The advantages of artificial intelligence in autonomous driving technology
Artificial intelligence algorithms are more focused on learning functions, and other algorithms are more focused on computing functions. Learning is an important manifestation of intelligence, and the learning function is an important feature of artificial intelligence. At this stage, most artificial intelligence technologies are still in the learning stage. As mentioned earlier, unmanned driving is actually human-like driving.
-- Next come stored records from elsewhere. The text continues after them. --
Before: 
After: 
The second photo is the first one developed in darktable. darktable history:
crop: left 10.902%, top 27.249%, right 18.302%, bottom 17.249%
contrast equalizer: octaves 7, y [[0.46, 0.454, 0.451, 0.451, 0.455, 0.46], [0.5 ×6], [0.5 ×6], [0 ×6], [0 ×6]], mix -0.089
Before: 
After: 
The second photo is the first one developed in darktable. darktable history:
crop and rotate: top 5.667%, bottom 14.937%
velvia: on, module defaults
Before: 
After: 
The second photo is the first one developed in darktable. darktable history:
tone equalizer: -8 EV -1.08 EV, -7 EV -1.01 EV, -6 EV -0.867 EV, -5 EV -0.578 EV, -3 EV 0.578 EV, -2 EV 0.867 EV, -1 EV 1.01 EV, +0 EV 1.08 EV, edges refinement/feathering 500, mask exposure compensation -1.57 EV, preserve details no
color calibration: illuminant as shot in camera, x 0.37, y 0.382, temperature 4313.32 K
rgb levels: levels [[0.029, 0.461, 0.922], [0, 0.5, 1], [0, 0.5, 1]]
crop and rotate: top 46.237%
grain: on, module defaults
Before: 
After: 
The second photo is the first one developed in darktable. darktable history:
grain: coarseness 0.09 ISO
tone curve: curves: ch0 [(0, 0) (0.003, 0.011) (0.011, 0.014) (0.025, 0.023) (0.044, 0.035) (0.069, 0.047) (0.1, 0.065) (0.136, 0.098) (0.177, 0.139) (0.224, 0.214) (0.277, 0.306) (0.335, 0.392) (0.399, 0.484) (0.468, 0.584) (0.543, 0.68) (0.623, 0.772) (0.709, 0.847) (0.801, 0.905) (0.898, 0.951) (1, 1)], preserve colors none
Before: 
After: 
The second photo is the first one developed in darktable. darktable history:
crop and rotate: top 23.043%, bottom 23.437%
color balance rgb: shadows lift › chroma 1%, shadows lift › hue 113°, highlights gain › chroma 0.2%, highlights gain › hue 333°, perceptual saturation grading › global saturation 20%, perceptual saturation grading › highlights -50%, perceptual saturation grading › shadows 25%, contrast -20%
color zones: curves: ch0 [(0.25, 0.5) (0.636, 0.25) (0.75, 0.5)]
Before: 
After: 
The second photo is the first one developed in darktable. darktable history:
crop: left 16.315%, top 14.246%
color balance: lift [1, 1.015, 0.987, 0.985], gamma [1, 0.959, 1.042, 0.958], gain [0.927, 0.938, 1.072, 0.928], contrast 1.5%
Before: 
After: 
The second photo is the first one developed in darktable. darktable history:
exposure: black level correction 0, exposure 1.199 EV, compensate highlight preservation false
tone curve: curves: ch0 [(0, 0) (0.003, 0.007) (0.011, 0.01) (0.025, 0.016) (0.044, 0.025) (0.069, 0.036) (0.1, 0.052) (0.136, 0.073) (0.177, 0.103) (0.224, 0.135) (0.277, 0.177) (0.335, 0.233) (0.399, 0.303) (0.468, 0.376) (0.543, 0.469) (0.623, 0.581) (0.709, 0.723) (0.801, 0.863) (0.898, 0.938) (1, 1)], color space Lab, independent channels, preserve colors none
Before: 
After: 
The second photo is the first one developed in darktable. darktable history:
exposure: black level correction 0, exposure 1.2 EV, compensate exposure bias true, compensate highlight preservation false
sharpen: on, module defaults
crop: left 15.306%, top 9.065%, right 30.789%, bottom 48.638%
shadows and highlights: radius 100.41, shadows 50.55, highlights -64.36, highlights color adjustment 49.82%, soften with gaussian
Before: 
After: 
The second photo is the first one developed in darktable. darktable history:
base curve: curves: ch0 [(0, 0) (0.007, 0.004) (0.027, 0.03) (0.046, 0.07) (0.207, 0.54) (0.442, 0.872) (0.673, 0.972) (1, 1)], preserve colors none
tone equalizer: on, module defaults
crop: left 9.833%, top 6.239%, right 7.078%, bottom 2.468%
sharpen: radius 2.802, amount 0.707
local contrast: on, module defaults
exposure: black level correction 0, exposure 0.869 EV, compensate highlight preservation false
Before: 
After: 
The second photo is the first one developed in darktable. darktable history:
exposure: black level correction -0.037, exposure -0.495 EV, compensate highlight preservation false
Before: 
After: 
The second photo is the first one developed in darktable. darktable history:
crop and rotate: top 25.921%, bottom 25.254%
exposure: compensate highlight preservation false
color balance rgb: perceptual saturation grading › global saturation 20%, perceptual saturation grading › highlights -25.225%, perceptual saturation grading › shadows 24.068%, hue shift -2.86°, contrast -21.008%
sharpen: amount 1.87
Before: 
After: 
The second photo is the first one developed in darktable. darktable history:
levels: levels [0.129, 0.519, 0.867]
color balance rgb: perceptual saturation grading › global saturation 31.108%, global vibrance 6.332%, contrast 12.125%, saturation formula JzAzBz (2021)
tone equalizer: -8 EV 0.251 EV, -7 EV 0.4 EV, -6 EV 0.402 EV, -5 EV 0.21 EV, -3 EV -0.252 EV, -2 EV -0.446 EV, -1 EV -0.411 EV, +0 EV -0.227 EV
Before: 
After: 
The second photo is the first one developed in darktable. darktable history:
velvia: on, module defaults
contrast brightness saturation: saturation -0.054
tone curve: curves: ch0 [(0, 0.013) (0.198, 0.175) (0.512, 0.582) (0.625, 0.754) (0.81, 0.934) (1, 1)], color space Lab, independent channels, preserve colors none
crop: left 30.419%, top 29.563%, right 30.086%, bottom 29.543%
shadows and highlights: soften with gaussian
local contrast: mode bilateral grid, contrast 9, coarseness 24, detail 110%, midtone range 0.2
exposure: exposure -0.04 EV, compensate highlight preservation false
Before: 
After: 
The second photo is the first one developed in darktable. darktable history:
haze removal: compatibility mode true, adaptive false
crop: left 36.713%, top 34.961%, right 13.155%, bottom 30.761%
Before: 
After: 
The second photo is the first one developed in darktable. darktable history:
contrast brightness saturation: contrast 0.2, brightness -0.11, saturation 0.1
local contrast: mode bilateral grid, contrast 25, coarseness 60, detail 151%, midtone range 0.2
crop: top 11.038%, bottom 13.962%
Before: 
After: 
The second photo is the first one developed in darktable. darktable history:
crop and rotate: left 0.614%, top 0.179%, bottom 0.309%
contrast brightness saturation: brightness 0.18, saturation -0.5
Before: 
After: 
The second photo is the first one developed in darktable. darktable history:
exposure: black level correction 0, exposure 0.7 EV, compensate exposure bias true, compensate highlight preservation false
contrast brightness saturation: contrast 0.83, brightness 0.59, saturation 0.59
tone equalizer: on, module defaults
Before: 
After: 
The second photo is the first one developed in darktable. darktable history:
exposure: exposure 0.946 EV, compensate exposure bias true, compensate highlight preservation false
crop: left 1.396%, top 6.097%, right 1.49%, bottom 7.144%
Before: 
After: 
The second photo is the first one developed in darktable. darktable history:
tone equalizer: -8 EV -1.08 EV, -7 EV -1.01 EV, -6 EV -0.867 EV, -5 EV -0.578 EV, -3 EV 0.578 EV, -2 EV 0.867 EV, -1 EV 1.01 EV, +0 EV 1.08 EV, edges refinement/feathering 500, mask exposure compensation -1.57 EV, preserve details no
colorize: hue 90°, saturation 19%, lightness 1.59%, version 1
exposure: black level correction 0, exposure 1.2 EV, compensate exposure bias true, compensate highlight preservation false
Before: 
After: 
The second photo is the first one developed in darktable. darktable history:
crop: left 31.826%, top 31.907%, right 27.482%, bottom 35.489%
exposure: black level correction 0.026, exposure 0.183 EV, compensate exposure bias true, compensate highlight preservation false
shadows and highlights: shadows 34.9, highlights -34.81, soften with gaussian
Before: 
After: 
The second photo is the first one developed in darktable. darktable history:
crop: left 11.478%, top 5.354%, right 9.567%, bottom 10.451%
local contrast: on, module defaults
It is a smart car that learns from human drivers how to perceive the traffic environment, how to use existing knowledge and driving experience to make decisions and plans, and how to skillfully control the steering wheel, throttle and brake.
From the perspective of perception, cognition, and behavior, the perception part is the most difficult, and artificial intelligence technology is the most used. Sensing technology relies on sensors, such as cameras, and is popular in the industry due to its low cost. An Israeli company called Mobileye has done a very good job in the field of traffic image recognition. It can perform traffic line recognition, traffic signal recognition, pedestrian detection through a camera, and it can even distinguish whether it is a bicycle, a car or a truck ahead.
The successful application of artificial intelligence technology in the field of image recognition is deep learning. In recent years, researchers have trained image samples through convolutional neural networks and other deep learning models, which greatly improved the accuracy of recognition. Mobileye’s current achievements are due to the company’s early research on deep learning as a core technology. In terms of cognition and control, the traditional machine learning technology in the field of artificial intelligence is mainly used to establish a driver model by learning the driving behavior of human drivers and learn how to drive cars in a human way.
Challenges and prospects of unmanned driving technology
In the context of the current worsening traffic conditions, the commercialization prospects of “unmanned” vehicles are still restricted by many factors. There are:
In addition, one of the biggest characteristics of “unmanned driving” cars is that the vehicles are networked and highly informatized, which also poses a great challenge to the safety of computer systems. Once the computer program is disordered or the information network is invaded, how to continue to ensure the safety of the vehicle and other surrounding vehicles is also an urgent problem to be solved in the future. Although there are still many challenges in unmanned driving technology, unmanned driving is difficult to perceive, and the emphasis is on “learning”. Sooner or later, the technical level of unmanned driving will surpass humans, because stability, accuracy, and speed are the inherent advantages of machines, and humans cannot compare with it.
Driving is sometimes not a burden. On the contrary, it is a kind of fun, reflecting the ability of human beings to expand their limits. The author believes that completely unmanned driving may be a little far away, but with the improvement of machine learning algorithms and the application of mining, a more grounded human-machine harmonious co-driving is just around the corner. No matter how difficult there are on the road of autonomous driving, I believe that there will always be a day when it will appear on urban roads, and the development of technology is full of passion and motivation. In the near future, perhaps autonomous driving will become the dominant trend.